Form influenced in Portuguese by mandar "to command, order." Used generically for the several grades of Chinese officials; sense of "chief dialect of Chinese" (spoken by officials and educated people) is from c. 1600. Transferred sense of "important person" attested by 1907. The type of small, deep-colored orange so called from 1771, from resemblance of its color to that of robes worn by mandarins.
- mandatary (n.)
- "person to whom a mandate has been given," 1610s, from Latin mandatarius "one to whom a charge or commission has been given," from mandatus, past participle of mandare (see mandate (n.)).
- mandate (n.)
- "judicial or legal order," c. 1500, from Middle French mandat (15c.) and directly from Latin mandatum "commission, command, order," noun use of neuter past participle of mandare "to order, commit to one's charge," literally "to give into one's hand," probably from manus "hand" (see manual) + dare "to give" (see date (n.1)). Political sense of "approval supposedly conferred by voters to the policies or slogans advocated by winners of an election" is from 1796. League of Nations sense is from 1919.
- mandate (v.)
- 1620s, "to command," from mandate (n.). Meaning "to delegate authority, permit to act on behalf of a group" is from 1958; used earlier in the context of the League of Nations, "to authorize a power to control a certain territory for some specified purpose" (1919). Related: Mandated; mandating.
- mandatory (adj.)
- 1570s, "of the nature of a mandate," from Late Latin mandatorius "pertaining to a mandator," from Latin mandatus, past participle of mandare (see mandate (n.)). Sense of "obligatory because commanded" is from 1818.
- mandible (n.)
- late 14c., "jaw, jawbone," from Middle French mandible and directly from Late Latin mandibula "jaw," from Latin mandere "to chew," from PIE root *mendh- "to chew" (source also of Greek mastax "the mouth, that with which one chews; morsel, that which is chewed," masasthai "to chew," mastikhan "to gnash the teeth").
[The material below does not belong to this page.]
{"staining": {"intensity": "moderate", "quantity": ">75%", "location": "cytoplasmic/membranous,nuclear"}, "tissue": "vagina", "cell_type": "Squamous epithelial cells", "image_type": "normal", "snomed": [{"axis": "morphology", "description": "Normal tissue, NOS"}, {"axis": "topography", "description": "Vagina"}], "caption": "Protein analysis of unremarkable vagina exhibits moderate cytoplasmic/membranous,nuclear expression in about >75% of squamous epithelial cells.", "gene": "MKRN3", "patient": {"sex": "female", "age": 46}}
Of insect mouth parts from 1826.
- mandibular (adj.)
- 1650s, from Latin mandibula (see mandible) + -ar.
- people of the upper Niger region of West Africa, 1620s.
- mandolin (n.)
- 1707, from French mandoline, from Italian mandolino, diminutive of mandola, a larger kind of mandolin, altered from Late Latin pandura "three-stringed lute," from Greek pandoura, which is of unknown origin.
- mandragora (n.)
- see mandrake.
- mandrake (n.)
- narcotic plant, early 14c., mondrake, from Medieval Latin mandragora, from Latin mandragoras, from Greek mandragoras, probably from a non-Indo-European word. The word was in late Old English in its Latin form; folk etymology associated the second element with dragoun and substituted native drake in its place. The forked root is thought to resemble a human body and is said to shriek when pulled from the ground.
- mandrel (n.)
- "miner's pick," 1510s, of unknown origin; perhaps borrowed from French mandrin, itself of unknown origin. Also applied from 17c. to parts of a lathe or a circular saw.
- mandrill (n.)
- "large baboon," 1744, perhaps ultimately from an African language, but formed into English components man + drill (n.4) "baboon," which is of W.African origin. The earliest reference reports the name is what the animal was "called by the white men in this country" (Sierra Leone). French mandrill, Spanish mandril seem to be from English.